##### Exercise materials #####

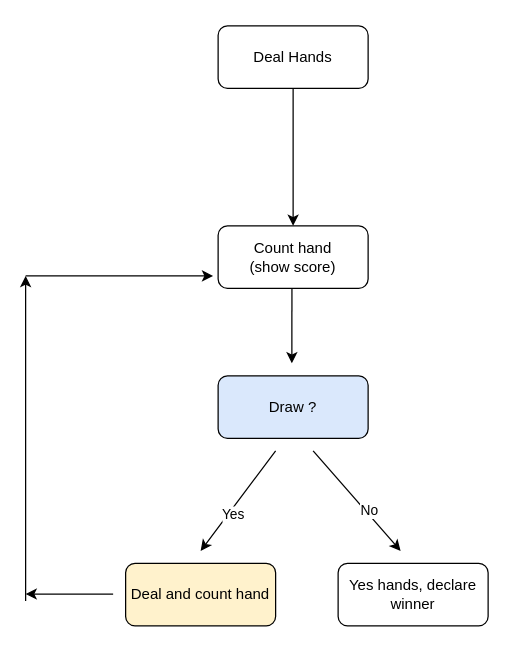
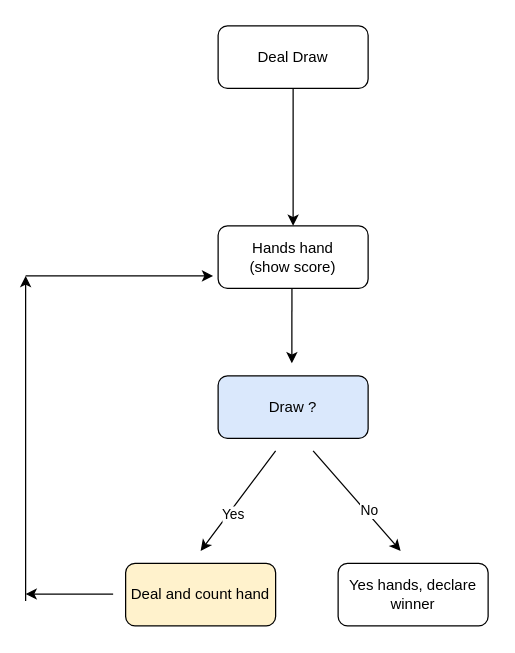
  <mxCell id="0" />
  <mxCell id="1" parent="0" />
- <mxCell id="2" value="Deal Hands" style="rounded=1;whiteSpace=wrap;html=1;" vertex="1" parent="1"><mxGeometry x="174" y="20" width="120" height="50" as="geometry" /></mxCell>
+ <mxCell id="2" value="Deal Draw" style="rounded=1;whiteSpace=wrap;html=1;" vertex="1" parent="1"><mxGeometry x="174" y="20" width="120" height="50" as="geometry" /></mxCell>
  <mxCell id="3" value="" style="endArrow=classic;html=1;rounded=0;" edge="1" parent="1"><mxGeometry width="50" height="50" relative="1" as="geometry"><mxPoint x="234" y="70" as="sourcePoint" /><mxPoint x="234" y="180" as="targetPoint" /><Array as="points"><mxPoint x="234" y="150" /></Array></mxGeometry></mxCell>
  <mxCell id="4" value="Draw ?" style="rounded=1;whiteSpace=wrap;html=1;fillColor=#dae8fc;" vertex="1" parent="1"><mxGeometry x="174" y="300" width="120" height="50" as="geometry" /></mxCell>
- <mxCell id="5" value="Count hand&lt;div&gt;(show score)&lt;/div&gt;" style="rounded=1;whiteSpace=wrap;html=1;" vertex="1" parent="1"><mxGeometry x="174" y="180" width="120" height="50" as="geometry" /></mxCell>
+ <mxCell id="5" value="Hands hand&lt;div&gt;(show score)&lt;/div&gt;" style="rounded=1;whiteSpace=wrap;html=1;" vertex="1" parent="1"><mxGeometry x="174" y="180" width="120" height="50" as="geometry" /></mxCell>
  <mxCell id="6" value="" style="endArrow=classic;html=1;rounded=0;entryX=0.333;entryY=0;entryDx=0;entryDy=0;entryPerimeter=0;" edge="1" parent="1"><mxGeometry width="50" height="50" relative="1" as="geometry"><mxPoint x="233.04" y="230" as="sourcePoint" /><mxPoint x="233" y="290" as="targetPoint" /><Array as="points" /></mxGeometry></mxCell>
  <mxCell id="7" value="" style="edgeStyle=none;orthogonalLoop=1;jettySize=auto;html=1;rounded=0;" edge="1" parent="1"><mxGeometry width="100" relative="1" as="geometry"><mxPoint x="250" y="360" as="sourcePoint" /><mxPoint x="320" y="440" as="targetPoint" /><Array as="points" /></mxGeometry></mxCell>
  <mxCell id="8" value="No" style="edgeLabel;html=1;align=center;verticalAlign=middle;resizable=0;points=[];" vertex="1" connectable="0" parent="7"><mxGeometry x="0.224" y="2" relative="1" as="geometry"><mxPoint as="offset" /></mxGeometry></mxCell>
  <mxCell id="9" value="" style="edgeStyle=none;orthogonalLoop=1;jettySize=auto;html=1;rounded=0;" edge="1" parent="1"><mxGeometry width="100" relative="1" as="geometry"><mxPoint x="220" y="360" as="sourcePoint" /><mxPoint x="160" y="440" as="targetPoint" /><Array as="points"><mxPoint x="190" y="400" /></Array></mxGeometry></mxCell>
  <mxCell id="10" value="Yes" style="edgeLabel;html=1;align=center;verticalAlign=middle;resizable=0;points=[];" vertex="1" connectable="0" parent="9"><mxGeometry x="0.224" y="2" relative="1" as="geometry"><mxPoint as="offset" /></mxGeometry></mxCell>
  <mxCell id="11" value="Yes hands, declare winner" style="rounded=1;whiteSpace=wrap;html=1;" vertex="1" parent="1"><mxGeometry x="270" y="450" width="120" height="50" as="geometry" /></mxCell>
  <mxCell id="12" value="Deal and count hand" style="rounded=1;whiteSpace=wrap;html=1;fillColor=#fff2cc;" vertex="1" parent="1"><mxGeometry x="100" y="450" width="120" height="50" as="geometry" /></mxCell>
  <mxCell id="13" value="" style="endArrow=classic;html=1;rounded=0;" edge="1" parent="1"><mxGeometry width="50" height="50" relative="1" as="geometry"><mxPoint x="20" y="480" as="sourcePoint" /><mxPoint x="20" y="220" as="targetPoint" /></mxGeometry></mxCell>
  <mxCell id="14" value="" style="endArrow=classic;html=1;rounded=0;" edge="1" parent="1"><mxGeometry width="50" height="50" relative="1" as="geometry"><mxPoint x="90" y="474.5" as="sourcePoint" /><mxPoint x="20" y="474.5" as="targetPoint" /></mxGeometry></mxCell>
  <mxCell id="15" value="" style="endArrow=classic;html=1;rounded=0;" edge="1" parent="1"><mxGeometry width="50" height="50" relative="1" as="geometry"><mxPoint x="20" y="220" as="sourcePoint" /><mxPoint x="170" y="220" as="targetPoint" /></mxGeometry></mxCell>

#####

*Exercise prompt*.
Tally the lines in the rows above that contain the string "fillColor", treating uppercase and lowercase as different. Reply with the number only.

*Response to this exercise*.
2